> **Excerto citado**:
------------
Será que também o nosso
grupo de velhos Vizinhos do Livro está em restauro? Perguntei-me, à saída da
última sessão.
Pois, de uma assentada,
apresentaram-se quatro novos membros: três senhoras e um cavalheiro. Num ápice,
ficaram enturmados. Agora já passamos da dúzia.
Do saco de uma das
senhoras saltou uma primeira história. Atraente texto, sobre o batismo do rio Sorraia.
Às primeiras linhas, já nos sentíamos em
Coruche, à beira do seu espelho de água.
E palavra-puxa-palavra, apresentados,
pela Idalina e Josefa
dois contos da coletânea Felicidade
na Austrália de Liberto Cruz, assumimo-nos
como narradores. Sem meças com o nosso autor.
O “petróleo” jorrando
desairosamente no quintal dos Matias, de
S. Pedro de Penaferrim, serviu-nos de combustível.
Partimos para outros achados.
Quem é que, pela estrada
da vida, não encontrou umas moedas, notas
que fossem? E qual a legitimidade da sua
apropriação? Se fosse um frigorífico, junto ao ecoponto? Eletrodoméstico
ainda por estrear, com selos de garantia... Que diz a lei?
E aquele caso da
cabra? Lá pelas encostas do concelho de
Belmonte, assegura a Graciosa. Dia e noite empoleirada sobre a mesma fraga,
indiferente ao chamado, às ordens e ameaças do pastor. A quem, no desespero de demover
o animal, se fez luz . Só poderia ser um sinal,
tal fixidez caprina. Acertou: um pote de libras ocultado pela pedra, havia mais
de duzentos anos. A quem pertencia de lei, o brilhante conteúdo? Ficou o pastor
meses a aguardar que o padre fosse à vila, consultar advogado ou tabelião. Nos entretantos, sonhava
o sortudo com a maquia que lhe havia de
calhar, se a justiça fosse amiga dos pobres. Fora disso, contava os amigos recentes e espantava-se com as súbitas
obras de renovo na sacristia.
------------
> **Material**:
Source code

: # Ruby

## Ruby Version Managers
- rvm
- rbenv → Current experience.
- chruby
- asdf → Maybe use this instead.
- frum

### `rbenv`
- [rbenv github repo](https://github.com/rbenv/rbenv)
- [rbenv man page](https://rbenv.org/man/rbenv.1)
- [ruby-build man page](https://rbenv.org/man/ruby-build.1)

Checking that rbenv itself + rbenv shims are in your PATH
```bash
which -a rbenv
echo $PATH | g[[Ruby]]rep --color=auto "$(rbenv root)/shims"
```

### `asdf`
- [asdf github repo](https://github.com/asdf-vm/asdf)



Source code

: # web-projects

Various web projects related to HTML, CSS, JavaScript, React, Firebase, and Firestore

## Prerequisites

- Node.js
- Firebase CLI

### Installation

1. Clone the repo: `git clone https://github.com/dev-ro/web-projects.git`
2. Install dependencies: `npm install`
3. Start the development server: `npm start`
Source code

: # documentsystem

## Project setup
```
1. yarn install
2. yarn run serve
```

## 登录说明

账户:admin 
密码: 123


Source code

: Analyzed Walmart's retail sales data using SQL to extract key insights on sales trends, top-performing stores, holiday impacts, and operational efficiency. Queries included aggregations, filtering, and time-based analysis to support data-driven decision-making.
------------
> **Tarefas do exercício**:
a - Reescreva o trecho do excerto citado que abre com as palavras "Pois, de uma" e fecha com "espelho de água.", substituindo "Coruche" por "Santarém".
b - Prolongue o relato sobre as sessões dos Vizinhos do Livro a partir da última frase apresentada.
O material não é usado neste exercício.

> **Respostas**:
a -
Pois, de uma assentada,
apresentaram-se quatro novos membros: três senhoras e um cavalheiro. Num ápice,
ficaram enturmados. Agora já passamos da dúzia.
Do saco de uma das
senhoras saltou uma primeira história. Atraente texto, sobre o batismo do rio Sorraia.
Às primeiras linhas, já nos sentíamos em
Santarém, à beira do seu espelho de água.

b -
***
E quanto ao acontecido na
moradia do Algueirão? Episódio recente, aqui perto de nós.
Vendida, para restauro, a
um jovem casal que ali meteu sonhos,
cuidados e poupanças. Sem-fim de projetos,
licenças, ruídos, poeira…Voragem de dinheiro, para o resto dos seus dias.
Meses frenéticos, à
espera que o empreiteiro desse os trabalhos por concluídos.
Para, em véspera da mudança
dos primeiros móveis, acontecer aquele dispensável telefonema.
Da representante dos
antigos proprietários, de cabeça perdida, reclamando esclarecimentos. Que mexidas se tinham feito na velha casa? Quem
acompanhou o pessoal durante as intervenções?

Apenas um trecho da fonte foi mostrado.